Mark and Matthew accompany the great insight of Peter’s declaration that Jesus is the Christ with his subsequent rejection of the notion that Jesus must also suffer and die. However, here in the Gospel of Luke we find that the Apostle Peter does not contradict the declaration by Jesus that he is destined to suffer grievously. What happens instead is that Luke moves quickly on to his account of the Transfiguration, something which occurred eight days later. Sometimes you can emphasise something by not mentioning it. I think that this is what is happening here. Jesus provokes the situation by asking his disciples who other people think he is and then more directly who they themselves actually think he is. It is then that Peter blurts out his declaration that Jesus is the Messiah. This is followed by Jesus informing them that he will have to suffer and die and rise again.

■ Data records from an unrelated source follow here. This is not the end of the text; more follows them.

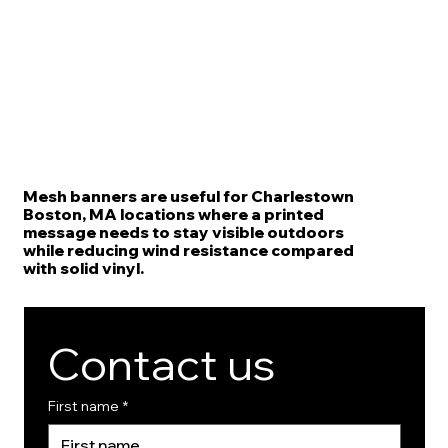
Mesh banners are useful for Charlestown
Boston, MA locations where a printed
message needs to stay visible outdoors
while reducing wind resistance compared
with solid vinyl.
Contact us
First name
*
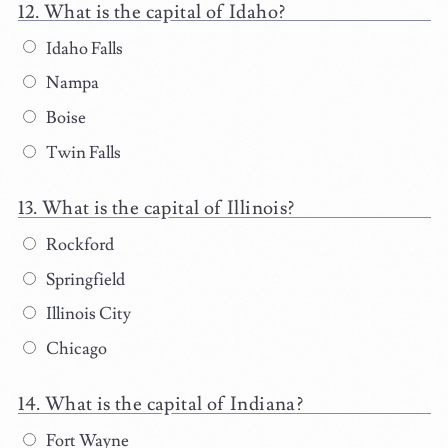
What is the capital of Idaho?
Idaho Falls
Nampa
Boise
Twin Falls
What is the capital of Illinois?
Rockford
Springfield
Illinois City
Chicago
What is the capital of Indiana?
Fort Wayne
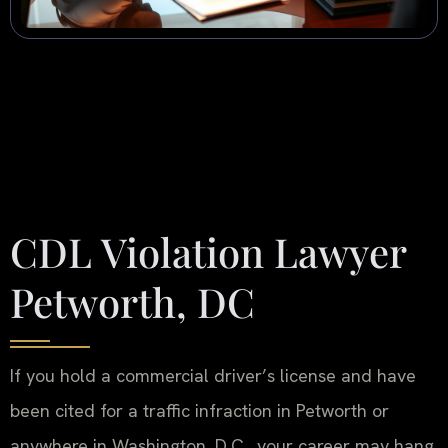
CDL Violation Lawyer
Petworth, DC
If you hold a commercial driver’s license and have
been cited for a traffic infraction in Petworth or
anywhere in Washington, D.C., your career may hang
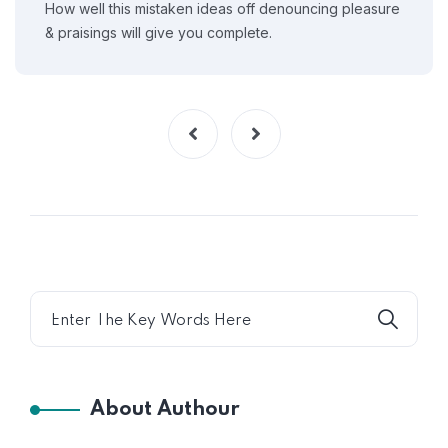
How well this mistaken ideas off denouncing pleasure
& praisings will give you complete.
About Authour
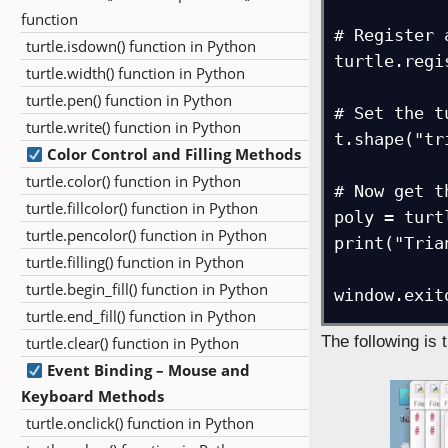
function
# Register 
turtle.isdown() function in Python
turtle.regi
turtle.width() function in Python
turtle.pen() function in Python
# Set the t
turtle.write() function in Python
t.shape("tr
Color Control and Filling Methods
turtle.color() function in Python
# Now get t
turtle.fillcolor() function in Python
poly = turt
turtle.pencolor() function in Python
print("Tria
turtle.filling() function in Python
turtle.begin_fill() function in Python
window.exit
turtle.end_fill() function in Python
The following is 
turtle.clear() function in Python
Event Binding – Mouse and
Keyboard Methods
turtle.onclick() function in Python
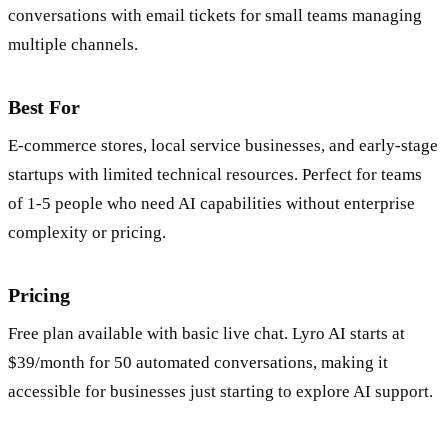
conversations with email tickets for small teams managing
multiple channels.
Best For
E-commerce stores, local service businesses, and early-stage
startups with limited technical resources. Perfect for teams
of 1-5 people who need AI capabilities without enterprise
complexity or pricing.
Pricing
Free plan available with basic live chat. Lyro AI starts at
$39/month for 50 automated conversations, making it
accessible for businesses just starting to explore AI support.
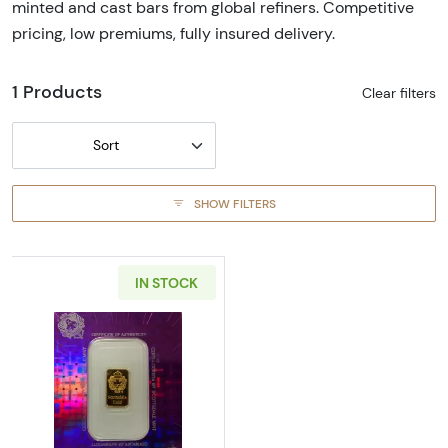
minted and cast bars from global refiners. Competitive
pricing, low premiums, fully insured delivery.
1 Products
Clear filters
Sort
SHOW FILTERS
IN STOCK
Read more aboutGeneric 2g Gold Bar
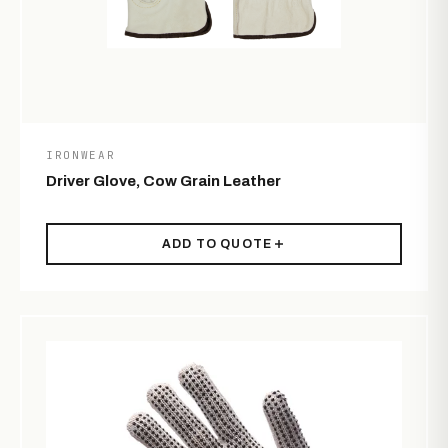
IRONWEAR
Driver Glove, Cow Grain Leather
ADD TO QUOTE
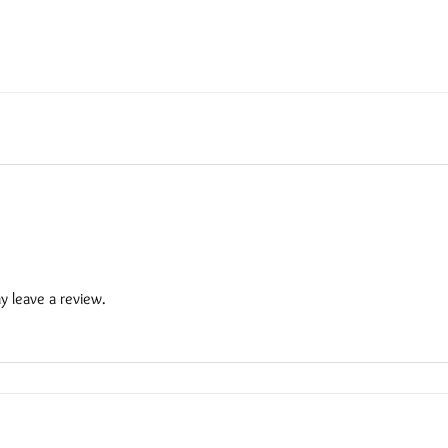
 leave a review.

He then tells the disciples that if they want to be a follower of his they will have to take up their Cross daily. He says that those who want to save their life will lose it but those who lose it will save it for eternal life. Then after a few more phrases in the same vein the section ends and we jump forward after a break of over a week to the Transfiguration. Luke does not give the response of Peter or any of the other disciples to these very shocking statements by Jesus about his passion. There is no protest from any of them, just silence. But what a loud silence this is! Nothing is said but surely a great deal of thinking is going on. As we have seen Luke actually gives us a gap of eight days before the mysterious events of the Transfiguration which in any case were only for an inner group of disciples. But I think that this gap of eight days is very significant. The disciples are given eight days to think about these statements made by Jesus. They are given a good deal of time to mull over what he has said before the action moves forward. Of course some of the disciples might simply put these notions of suffering right out of their heads since they seem so alien to everything they have been doing for the last few years. They might blot them out and refuse to think about them at all.

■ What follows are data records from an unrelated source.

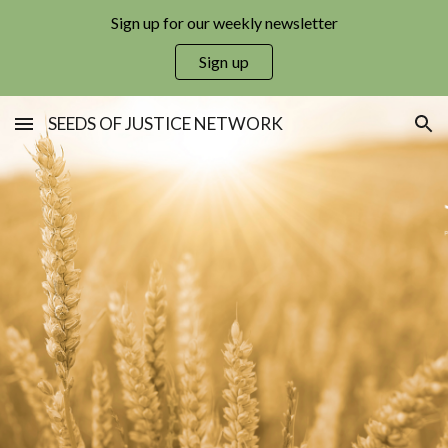
Sign up for our weekly newsletter
Skip to main content
Skip to navigation
Sign up
SEEDS OF JUSTICE NETWORK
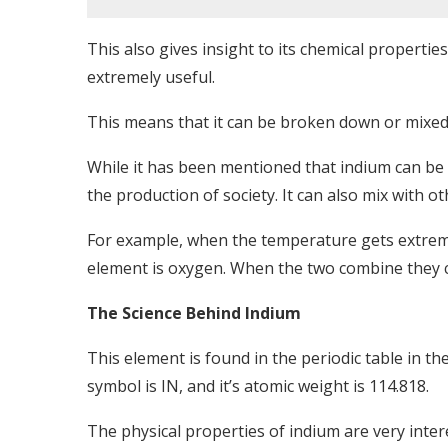
This also gives insight to its chemical propertie
extremely useful.
This means that it can be broken down or mixed
While it has been mentioned that indium can be
the production of society. It can also mix with o
For example, when the temperature gets extreme
element is oxygen. When the two combine they c
The Science Behind Indium
This element is found in the periodic table in th
symbol is IN, and it’s atomic weight is 114.818.
The physical properties of indium are very intere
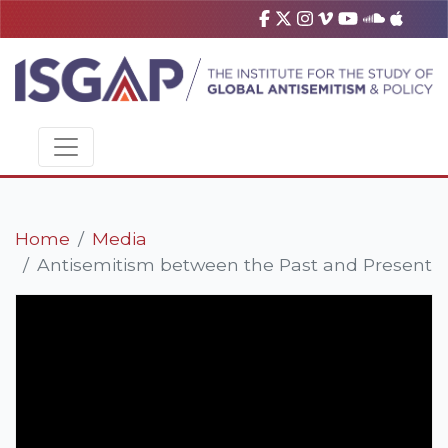
Home
Media
Antisemitism between the Past and Present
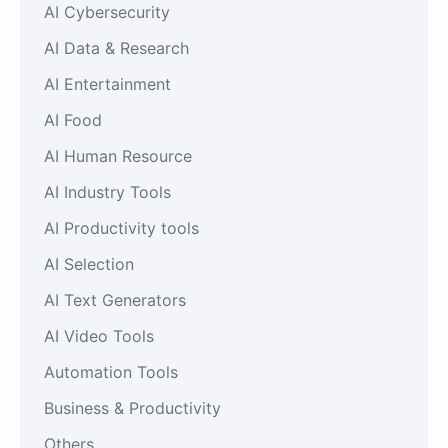
AI Cybersecurity
AI Data & Research
AI Entertainment
AI Food
AI Human Resource
AI Industry Tools
AI Productivity tools
AI Selection
AI Text Generators
AI Video Tools
Automation Tools
Business & Productivity
Others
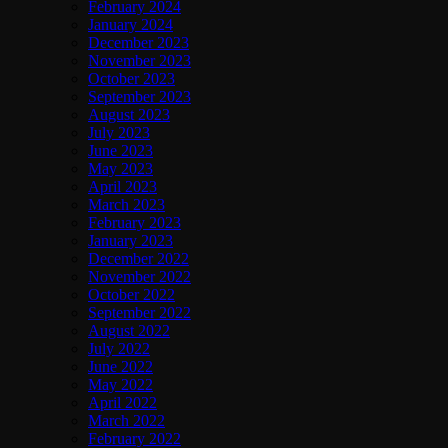
February 2024
January 2024
December 2023
November 2023
October 2023
September 2023
August 2023
July 2023
June 2023
May 2023
April 2023
March 2023
February 2023
January 2023
December 2022
November 2022
October 2022
September 2022
August 2022
July 2022
June 2022
May 2022
April 2022
March 2022
February 2022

Remember that everything that they observed Jesus do up to that point was life giving; his teaching was life giving and so were his healings and most of all the occasions on which he raised people from the dead. So here him talking about suffering and death would have sounded rather jarring and out of character and we realise that it would be easy for them to simply dismiss the thought altogether. However, during these eight days some others of the disciples might have realised that Jesus’ provocation of the Scribes and Pharisees had by this time already brought him some significant opposition and that these groups were wily enough to have him arrested and tried on trumped up charges. Maybe some disciples had these thoughts, but they don’t express them. Jesus seemingly says nothing during these days. There is a lull before the very significant events on Mount Tabor when he was Transfigured. The disciples are left with their thoughts, their musings on what Jesus meant by this prophecy. Maybe they put his words out of their heads, maybe they think about them, perhaps some talk to each other asking what Jesus actually meant; but whatever they do they say nothing. We Catholics regard this statement of Peter that Jesus is the Christ as most significant. For us it underlines Peter’s importance and builds on the statement of Jesus that Peter is the rock on which the Church would be built. Of course that particular text comes from Matthew and not Luke but our tendency is always to conflate the various Gospel accounts and in any case there is ample evidence in the Gospel of Luke of the central role that Jesus cast Peter in. This powerful testimony about the identity of Jesus invites us to ask ourselves the central question of Christianity namely who we think Christ is.
We could regard him as a good man who performed miracles and gave us inspirational teachings, but if we are to follow the example of Peter we have to say that he is the Christ, the Messiah, the one who was foretold. Of course, most of us go one stage further even and declare that he is our Saviour, that he is the Son of God and the Second Person of the Blessed Trinity. It is on this declaration of faith that the rest of our Christian beliefs hang. By professing this truth we therefore declare our belief in the authenticity of his teaching and accept that the code of morality he proposes is the only true basis for an authentic way of life. Logically this means that we also accept what Jesus says in today’s Gospel extract that the only way of saving our life is to lose it. We accept that we must embrace our death so that through it we might find eternal life. This message of renunciation is at the very heart of the Gospel and the demand of Christ that we ought to take up the Cross each day is a challenge for us all. It means that we ought to place sacrifice at the very centre of our lives and that we should be living not for ourselves but for others. The challenge for the disciples is that same challenge that faces us today. Those eight days of silence were surely very salutary days for the disciples as they thought quietly about the implications of being a follower of Jesus.
Only one of them would crack; only Judas would prove to weaken under the pressure of the expectations that Christ laid upon his close followers. The others all found it within themselves to keep faith with him and to embrace the consequences of their commitment to Christ. And this is what faces us. We might feel we need more than eight days to make up our minds. We might need eight years or perhaps even eighty years to decide to be a follower of Christ. But making up our minds is something that each one of us simply has to do; and not only to make up our minds but to live out the implications in the great and small things that we do each day. The challenge is laid before each one of us, but I firmly believe that our presence in this Church here today is the best indication that we have already accepted Christ’s teaching and want to do our very best to live up to the demands he places upon us.